Lecture Notes: Computer Architecture

Introduction

• Topic Focus: Computer Architecture (Topic 2)
• Comparison: Considered the most demanding among non-programming topics.
• Components: CPU, RAM, hard drives, OS.

Central Processing Unit (CPU)

• Role: Brain of the computer, handles processing of instructions.
• Operations: Arithmetic and logical operations.
• Example: Clicking an 'X' on a program triggers CPU execution.

How CPU Works

• Model: Von Neumann model.
• Process: Multi-step including program counter, memory address register (MAR), and memory data register (MDR).

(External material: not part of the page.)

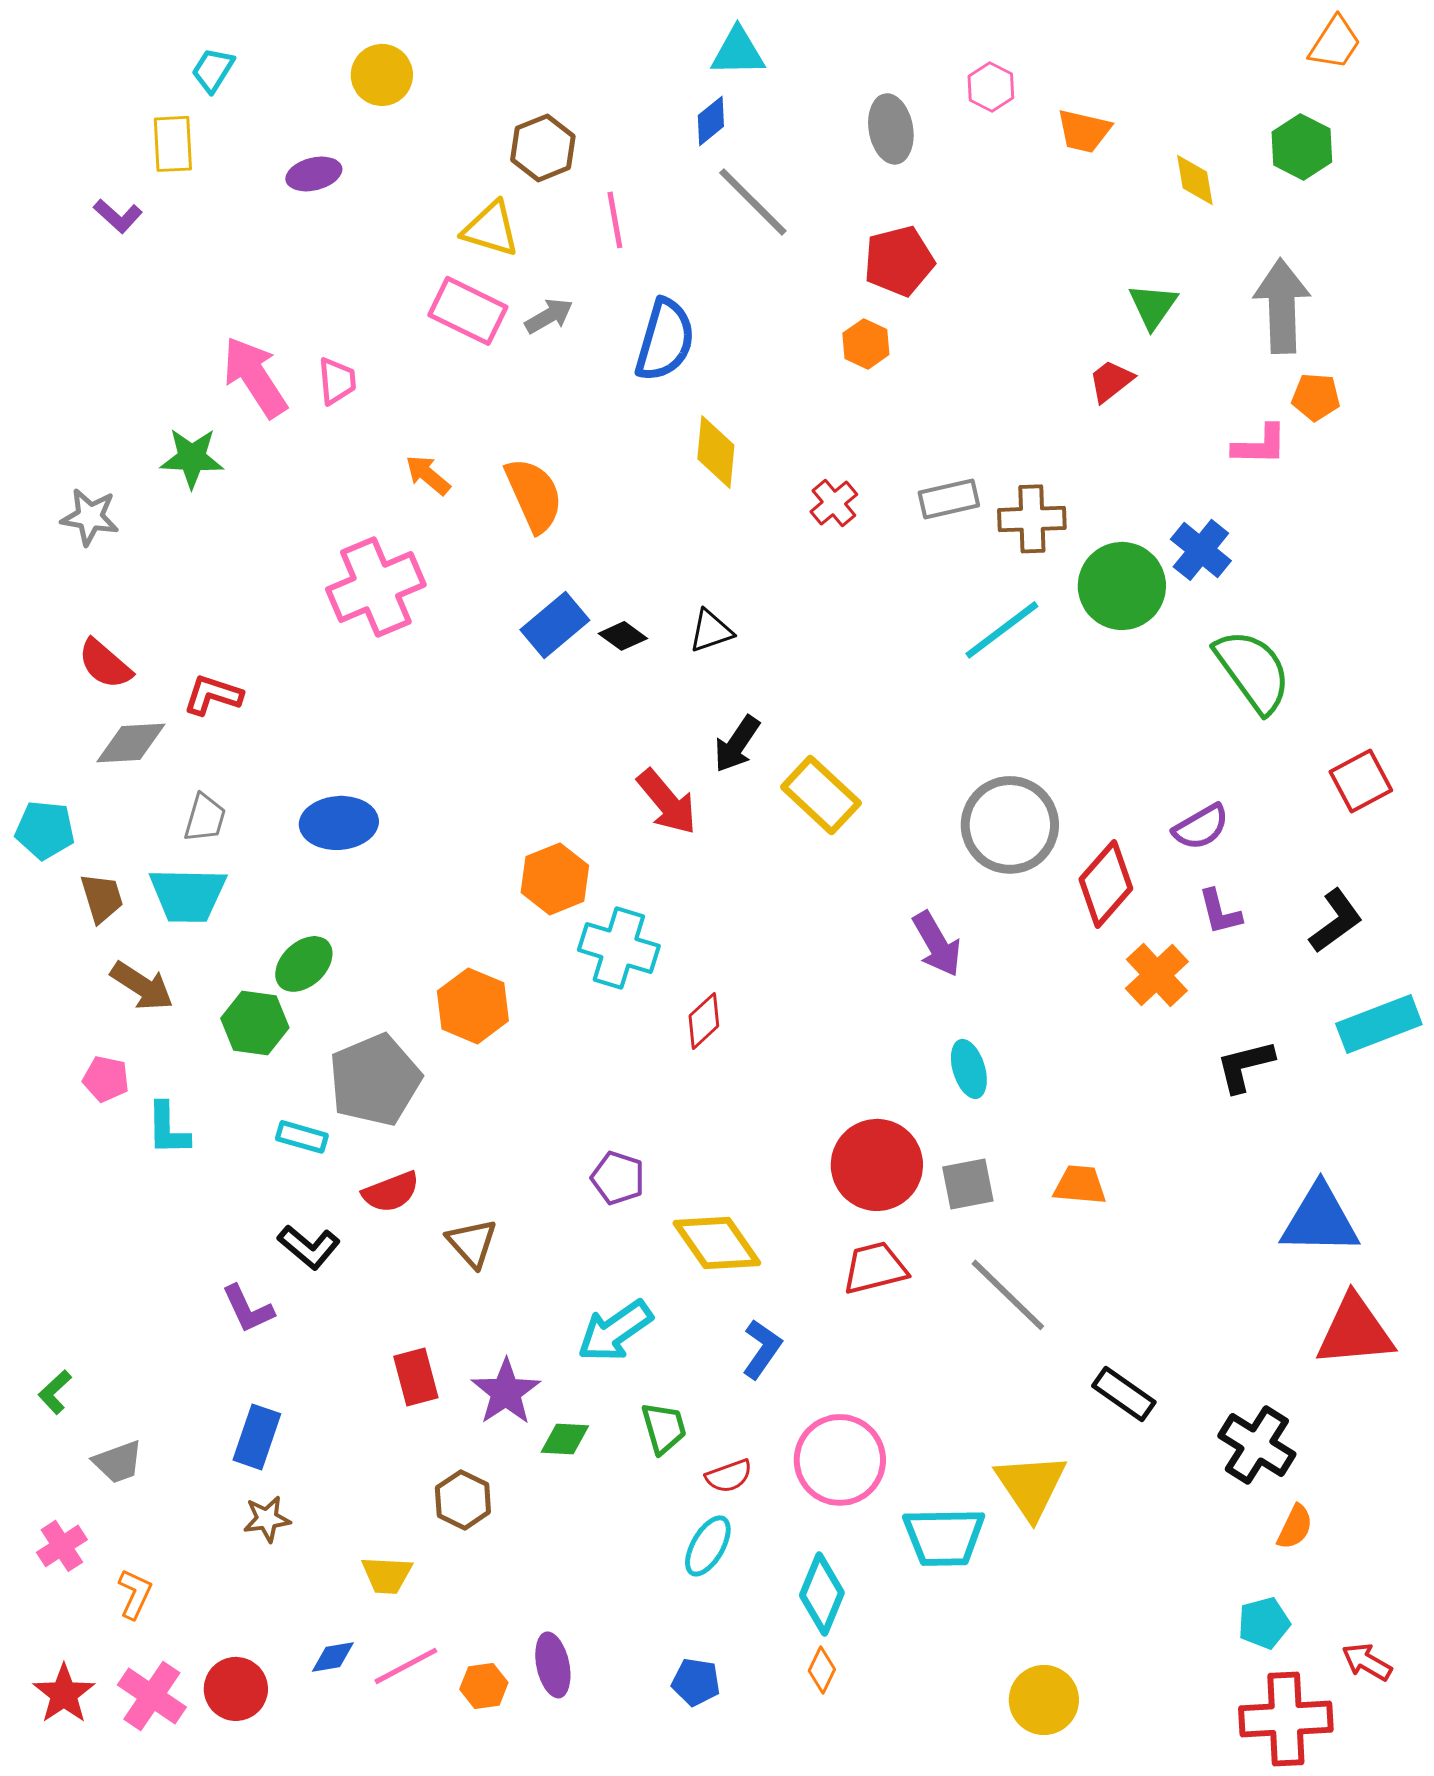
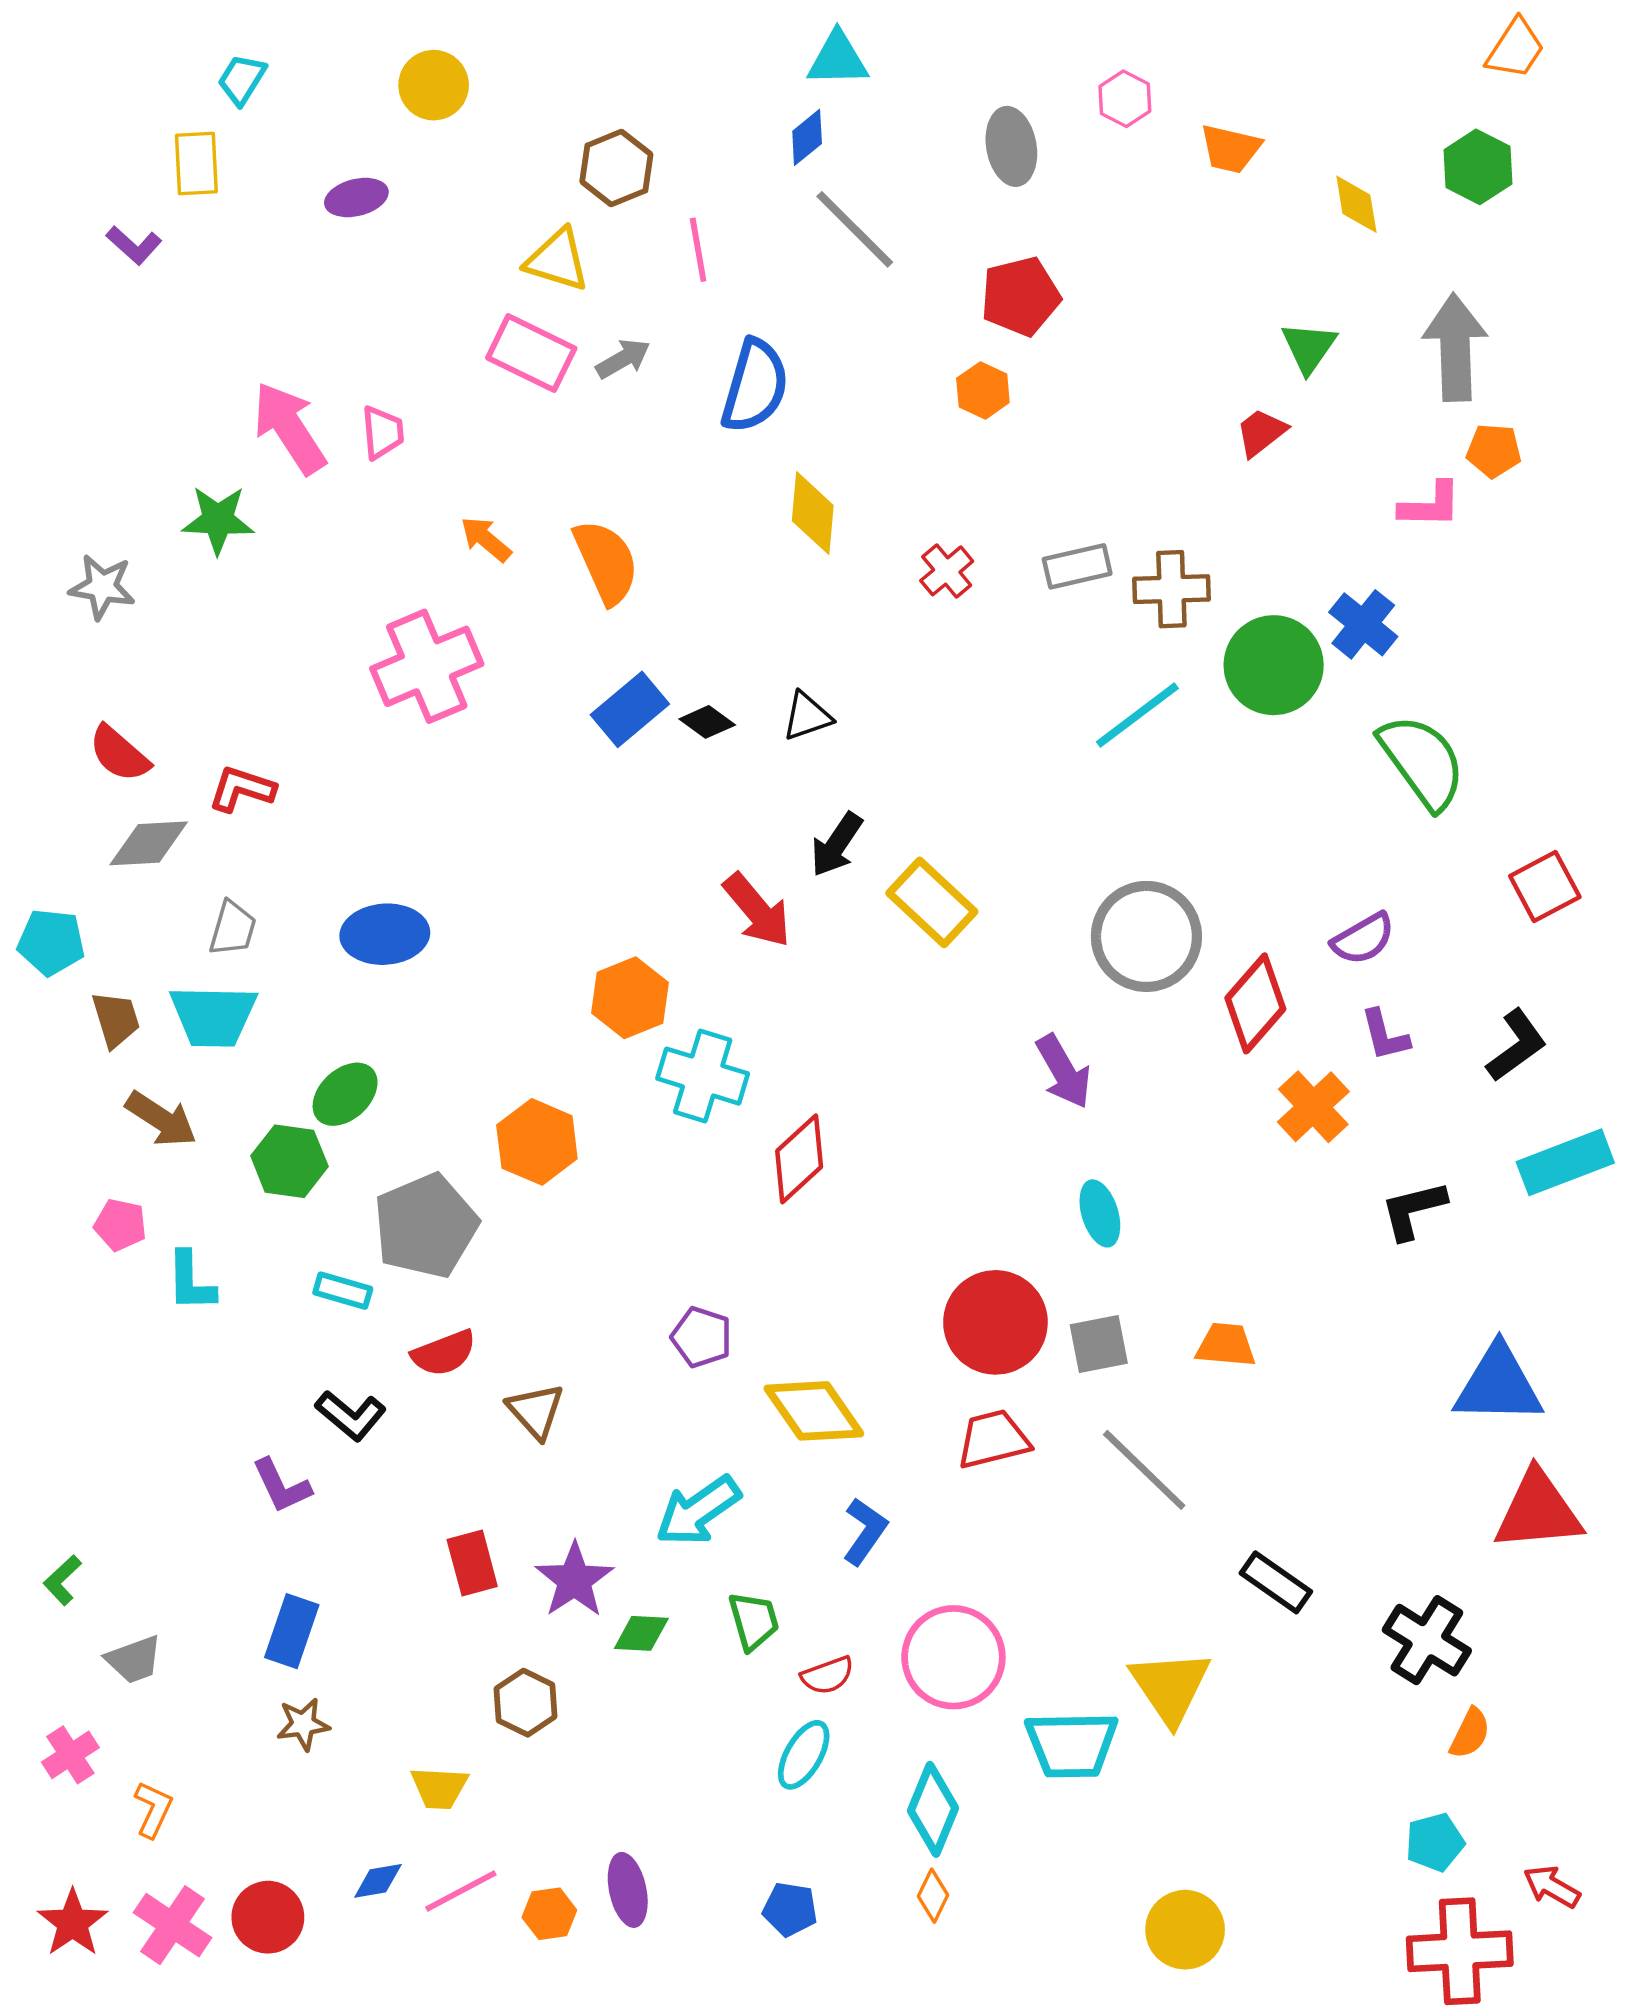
red diamond: (704, 1021) -> (799, 1159), size x1.4

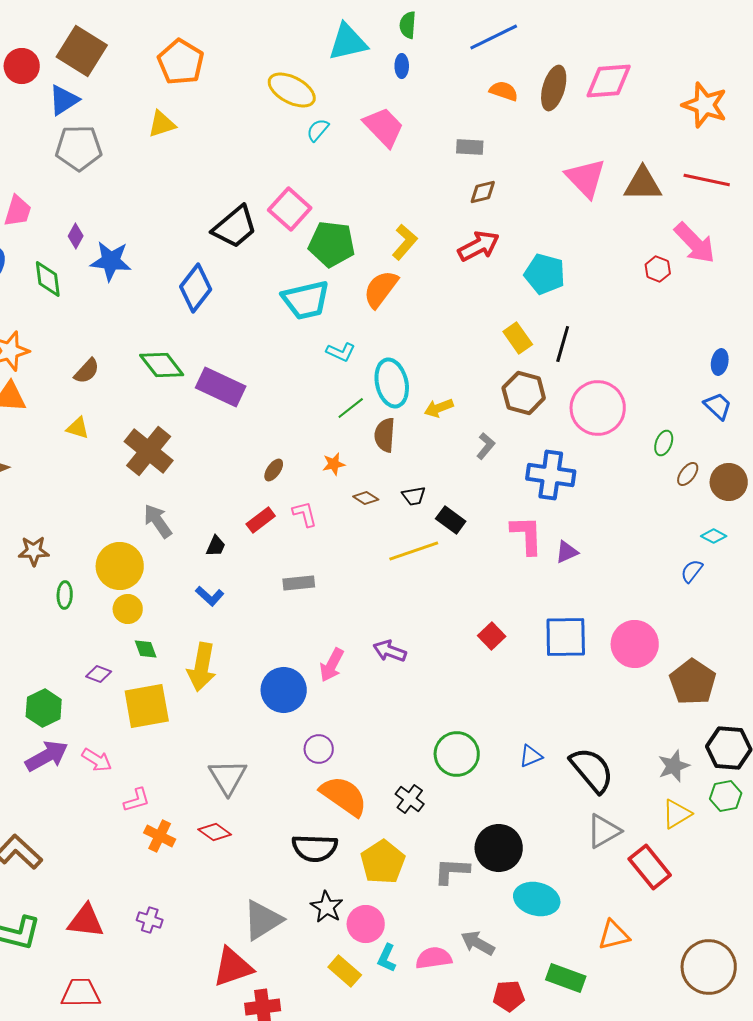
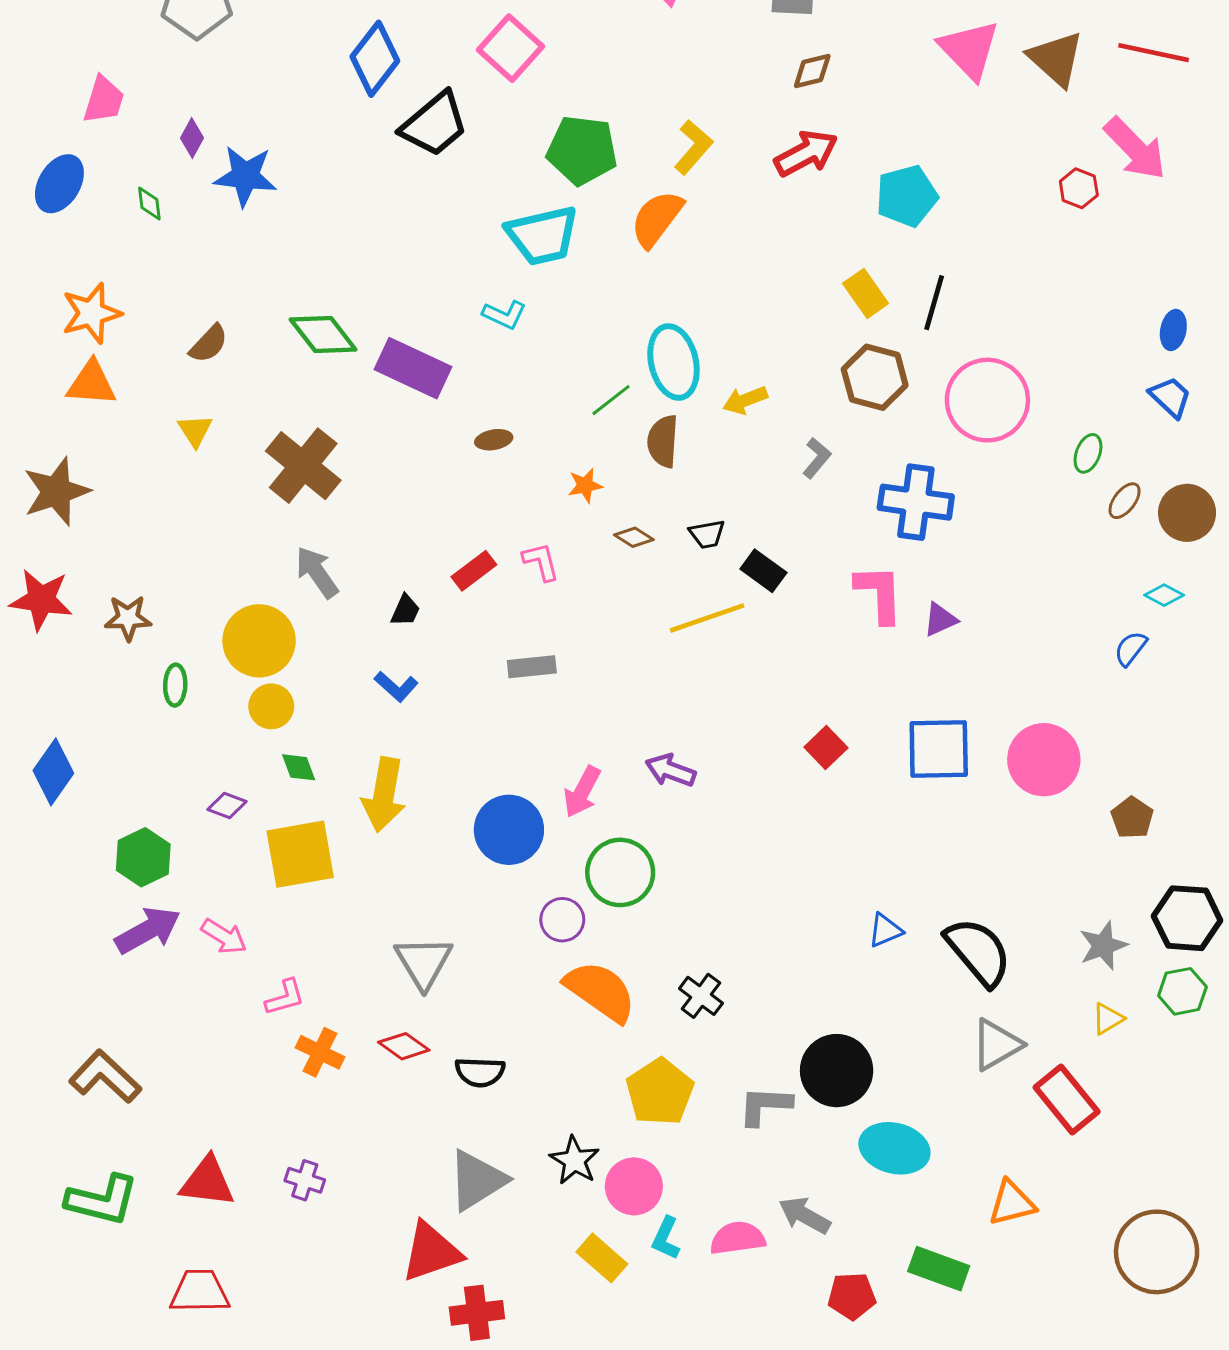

Key Components and Processes

• Program Counter (PC):
  • Sends address to MAR.
  • MAR: Holds memory addresses, sends data to RAM.
  • RAM: Stores program data in addresses.
  • MDR: Receives data from RAM, sends to control unit.
• Control Unit (CU):
  • Decodes data for execution by Arithmetic Logic Unit (ALU).
  • Orchestrates Fetch-Decode-Execute (FDE) cycle.
• Arithmetic Logic Unit (ALU):
  • Executes operations, uses the accumulator for temporary storage.

Memory

Primary Memory

• RAM (Random Access Memory):
  • Volatile, non-persistent.
  • Stores program data temporarily.
• ROM (Read-Only Memory):
  • Permanent instructions, non-volatile.
  • Stores BIOS and fundamental boot instructions.

Secondary Memory

• Hard Drive:
  • Long-term, persistent storage.
  • Slower but larger storage compared to RAM.
• Virtual Memory:
  • Used when RAM is overloaded, slower as it uses hard disk.

Cache

• Role: Stores frequently used instructions closer to CPU.
• Benefit: Speeds up data retrieval, sits between CPU and primary memory.

Operating Systems

• Definition: Software controlling hardware resources, providing services.
• Roles: User interface, memory management, peripheral management, multitasking, security.
  • User Interface: GUI, CLI, Natural Language, Menu-based.
  • Memory Management: Allocates RAM, organizes data.
  • Peripheral Management: Uses device drivers.
  • Multitasking: Allocates CPU cycles.
  • Security: User permissions and file access.

Data Representation

• Binary and Bits:
  • Conversion: Binary to denary and vice versa.
  • Units: 1 byte = 8 bits, conversion hierarchy (kB, MB, GB, TB).
• Text Representation:
  • ASCII: 7 bits + parity bit, 128 characters.
  • Unicode: More bits, more languages.

Image and Color Representation

• Pixels: Grid of small squares on screens.
• Color Encoding: 6-digit hexadecimal codes for RGB values.

Logic Gates

• Concept: Takes one or two inputs (1 or 0) and outputs either a 1 or 0.
• Types: NOT, AND, OR, XOR, NAND, NOR.
  • NOT Gate: Inverts input.
  • AND Gate: Requires both inputs to be true for true output.
  • OR Gate: Requires at least one true input for true output.
• Truth Tables: Show all possible inputs/outputs.
• Chaining Gates: Combine gates for complex operations.

Hexadecimal and Binary

• Hexadecimal (Base 16):
  • Used for efficiently representing large binary values.
  • Conversion to/from binary.

Important Notes

• Exams: Familiarity with terms, processes, and conversions is crucial for the IB exam.
• Resources: Slides and additional materials available for further study.